### [What to work on]
Show each line of the entries below in which the word "middle" appears.

**** Data in this exercise ****

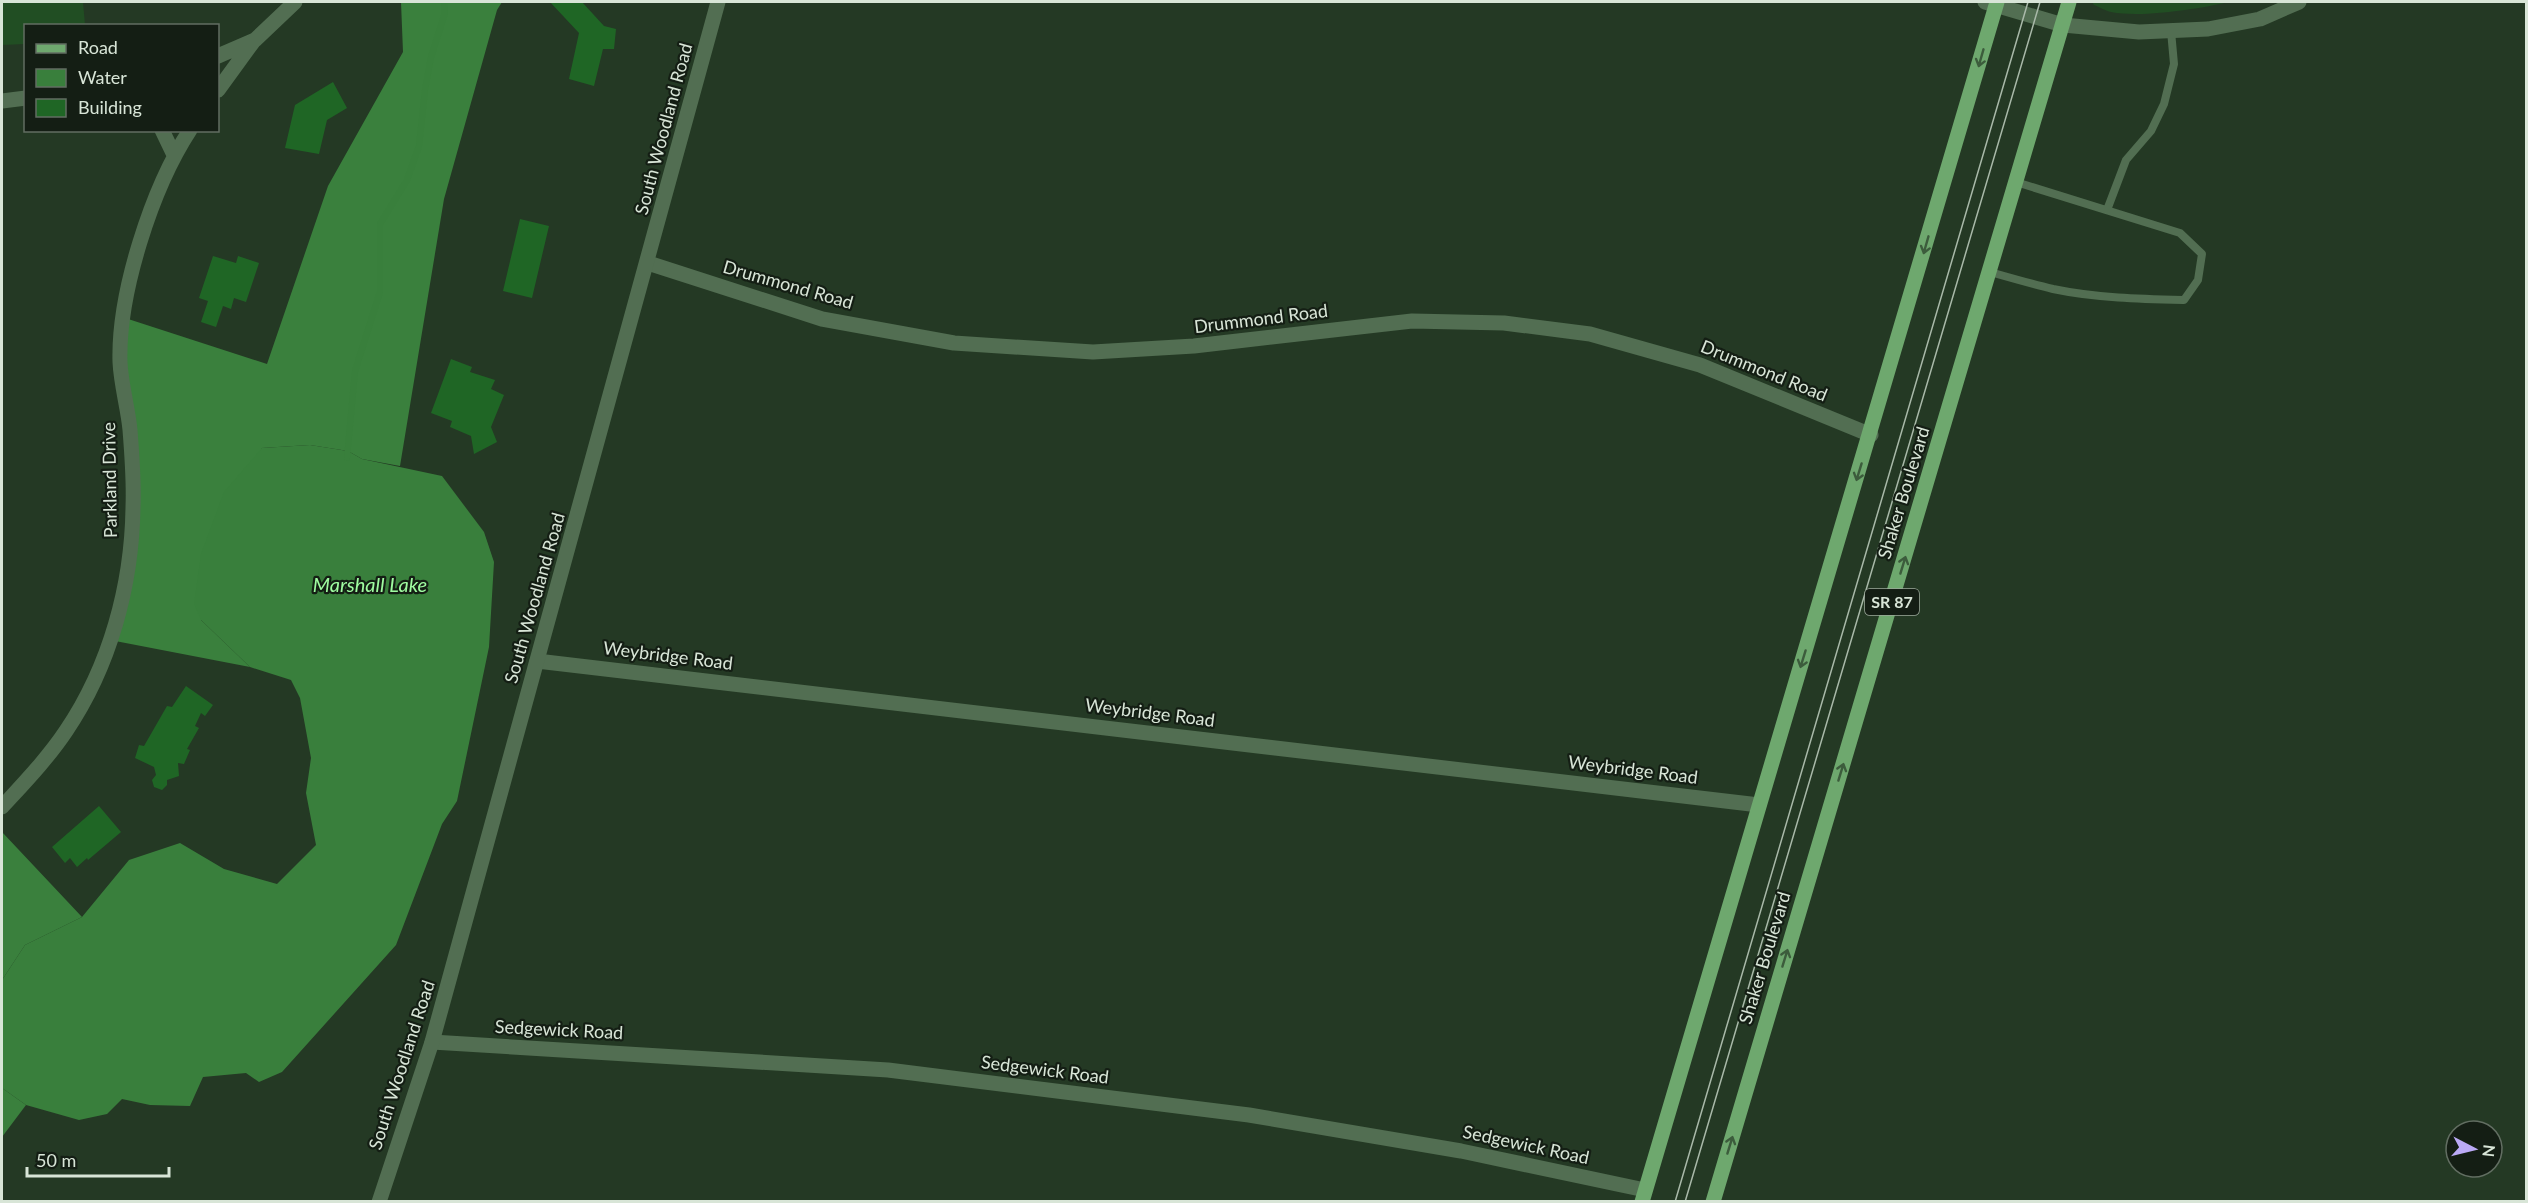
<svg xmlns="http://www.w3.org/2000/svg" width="2528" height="1203" viewBox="0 0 2528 1203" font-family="Lato,sans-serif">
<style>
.green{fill:#214e23}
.forest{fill:#3a803d}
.water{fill:#397f3c}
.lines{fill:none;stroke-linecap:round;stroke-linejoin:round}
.stream{stroke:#397f3c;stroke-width:6}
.building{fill:#1f6625}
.service{stroke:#526e52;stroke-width:8}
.minor{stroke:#526e52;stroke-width:15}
.tertiary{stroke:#526e52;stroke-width:15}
.primary{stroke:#6ea86e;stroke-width:15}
.tram{stroke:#a9b9a9;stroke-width:1.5}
.oneway{stroke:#3c5c3c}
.labels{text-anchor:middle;stroke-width:4.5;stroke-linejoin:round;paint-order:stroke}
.shield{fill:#141e14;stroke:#9da99c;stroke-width:1.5}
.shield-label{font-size:16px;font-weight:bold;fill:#d8e5d7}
.street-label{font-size:18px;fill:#d8e5d7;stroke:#141e14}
.water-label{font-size:20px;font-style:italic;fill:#9ffca0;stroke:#141e14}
</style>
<rect width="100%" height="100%" fill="#243924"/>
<path class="green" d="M 2,2 L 83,2 L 85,25 L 26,26 L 25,44 L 2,45 Z
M 2092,2 L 2229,2 C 2198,9 2143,18 2111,12 C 2106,11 2099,7 2094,5 Z"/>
<path class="forest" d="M 401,2 L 502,2 L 497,10 L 444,199 L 400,466 L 362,459 L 348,451 L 310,445 L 262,448 L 201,620 L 250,667 L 110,640 L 130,551 L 122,317 L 267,364 L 328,186 L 403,52 Z
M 2,832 L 82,917 L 25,945 L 2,980 Z
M 2,1088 L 26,1105 L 2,1137 Z"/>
<path class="water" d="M 310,445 L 348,451 L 362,459 L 442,476 L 484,532 L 494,562 L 489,647 L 457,801 L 442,824 L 396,945 L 282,1072 L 259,1082 L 246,1073 L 203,1077 L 190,1106 L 150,1105 L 122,1099 L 107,1114 L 79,1120 L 26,1105 L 2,1088 L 2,980 L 25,945 L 82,917 L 129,860 L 180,843 L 224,869 L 277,884 L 316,845 L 306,793 L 311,758 L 300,698 L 291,680 L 250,667 L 201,620 L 194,604 L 201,554 L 224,492 L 262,448 Z"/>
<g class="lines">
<path class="stream" d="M 347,458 L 355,371 L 380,292 L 380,224 L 407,180 L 419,146 L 425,90 L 431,57 L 445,13 L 444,2"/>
</g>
<path class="building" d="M 550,2 L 582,2 L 604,26 L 616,29 L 614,49 L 603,49 L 594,86 L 569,79 L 579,33 Z
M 333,82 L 347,108 L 327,120 L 319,154 L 285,148 L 295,105 Z
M 520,219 L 549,226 L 532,298 L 503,291 Z
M 213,256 L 236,263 L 238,256 L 259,263 L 246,302 L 234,298 L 231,309 L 223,306 L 216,327 L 201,322 L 208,301 L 199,298 Z
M 451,359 L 472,367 L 470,372 L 495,380 L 491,389 L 504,395 L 491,427 L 497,442 L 474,454 L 471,436 L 450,427 L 452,421 L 431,413 Z
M 186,686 L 213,705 L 205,716 L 201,713 L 195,726 L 199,728 L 187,749 L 190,750 L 184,764 L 178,763 L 179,776 L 167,780 L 167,785 L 162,790 L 154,787 L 152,780 L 156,775 L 154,767 L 135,758 L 139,745 L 144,746 L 167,706 L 172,707 Z
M 99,806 L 121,832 L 88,860 L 87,858 L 77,867 L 70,858 L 65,863 L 52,847 Z"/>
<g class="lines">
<path class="service" d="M 2107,210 L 2126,160 L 2151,131 L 2164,104 L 2174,64 L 2171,31
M 1990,272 C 2011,278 2032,284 2053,289 C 2096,298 2141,299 2184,300 L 2198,280 L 2202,254 L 2180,233 L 2016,182"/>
<path class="minor" d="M 218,56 L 255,40 L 295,2
M 218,90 L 253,42
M 2,101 L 26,98
M 162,130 L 174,155
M 648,263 L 822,319 L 954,343 L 1093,352 L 1194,346 L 1412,321 L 1504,323 L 1590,334 L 1700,365 L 1871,435
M 537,661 L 1759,805
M 2,807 C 24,783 48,758 66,731 C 110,666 132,585 133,507 C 134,482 132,455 130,430 C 128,408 121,385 120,362 C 118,293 152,188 190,130
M 432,1042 L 888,1070 L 1249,1115 L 1461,1151 L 1645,1190"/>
<path class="tertiary" d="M 1985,2 L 2063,25 L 2139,32 L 2208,29 L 2260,19 L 2299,2
M 379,1202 L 432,1042 L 718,2"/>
<path class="primary" d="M 1642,1202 L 1997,2
M 1713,1202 L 2069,2"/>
<path class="tram" d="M 1675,1202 L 2028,2
M 1685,1202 L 2040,2"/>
</g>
<defs><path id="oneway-shaft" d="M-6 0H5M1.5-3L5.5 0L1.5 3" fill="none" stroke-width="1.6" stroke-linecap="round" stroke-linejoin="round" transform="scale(1.5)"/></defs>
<g class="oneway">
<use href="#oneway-shaft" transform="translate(1981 58) rotate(106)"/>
<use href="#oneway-shaft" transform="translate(1926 245) rotate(106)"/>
<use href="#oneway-shaft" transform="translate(1859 472) rotate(107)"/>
<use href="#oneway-shaft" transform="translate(1903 565) rotate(-73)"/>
<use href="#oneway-shaft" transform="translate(1803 659) rotate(107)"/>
<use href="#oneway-shaft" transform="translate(1841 772) rotate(-73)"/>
<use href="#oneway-shaft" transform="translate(1785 958) rotate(-73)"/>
<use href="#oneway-shaft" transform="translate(1730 1145) rotate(-73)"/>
</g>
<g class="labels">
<rect class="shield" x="1865" y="589" width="54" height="26" rx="4.5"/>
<g class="shield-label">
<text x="1892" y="608">SR 87</text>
</g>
<g class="street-label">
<text transform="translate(664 129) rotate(-75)" y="6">South Woodland Road</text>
<text transform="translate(788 285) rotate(16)" y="6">Drummond Road</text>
<text transform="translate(1261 319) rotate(-7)" y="6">Drummond Road</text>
<text transform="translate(1764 371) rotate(22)" y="6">Drummond Road</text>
<text transform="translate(110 480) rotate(-91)" y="6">Parkland Drive</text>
<text transform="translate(1904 493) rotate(-73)" y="6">Shaker Boulevard</text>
<text transform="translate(535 598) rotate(-74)" y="6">South Woodland Road</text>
<text transform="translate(668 656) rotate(7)" y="6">Weybridge Road</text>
<text transform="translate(1150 713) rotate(7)" y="6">Weybridge Road</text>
<text transform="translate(1633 770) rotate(7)" y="6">Weybridge Road</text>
<text transform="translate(1765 958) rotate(-73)" y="6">Shaker Boulevard</text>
<text transform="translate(559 1030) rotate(3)" y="6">Sedgewick Road</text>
<text transform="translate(402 1065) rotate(-72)" y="6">South Woodland Road</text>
<text transform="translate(1045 1070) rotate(7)" y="6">Sedgewick Road</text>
<text transform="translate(1526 1145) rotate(12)" y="6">Sedgewick Road</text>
</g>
<g class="water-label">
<text x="370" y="592">Marshall Lake</text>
</g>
</g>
<rect width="2528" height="1203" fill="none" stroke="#d8e5d7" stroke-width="6"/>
<rect x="24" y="24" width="195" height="108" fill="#141e14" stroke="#626e62" stroke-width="1.5"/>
<rect x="36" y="44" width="30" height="9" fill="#6ea86e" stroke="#626e62" stroke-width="1.5"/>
<text x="78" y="54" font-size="18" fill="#d8e5d7">Road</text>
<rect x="36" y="69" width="30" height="18" fill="#397f3c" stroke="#626e62" stroke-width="1.5"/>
<text x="78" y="84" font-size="18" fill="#d8e5d7">Water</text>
<rect x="36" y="99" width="30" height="18" fill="#1f6625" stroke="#626e62" stroke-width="1.5"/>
<text x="78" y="114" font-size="18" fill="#d8e5d7">Building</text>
<g transform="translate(2474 1149) rotate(97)"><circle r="28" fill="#141e14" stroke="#626e62" stroke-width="1.5"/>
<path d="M0-4.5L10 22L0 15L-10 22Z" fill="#bbaaf6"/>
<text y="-9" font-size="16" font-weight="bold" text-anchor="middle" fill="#d8e5d7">N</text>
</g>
<path d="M27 1167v9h142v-9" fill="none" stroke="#d8e5d7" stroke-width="3"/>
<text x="36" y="1167" font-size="18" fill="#d8e5d7" stroke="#141e14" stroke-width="4.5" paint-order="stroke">50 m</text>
</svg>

****

### [Solution to this exercise]
.labels{text-anchor:middle;stroke-width:4.5;stroke-linejoin:round;paint-order:stroke}
<text y="-9" font-size="16" font-weight="bold" text-anchor="middle" fill="#d8e5d7">N</text>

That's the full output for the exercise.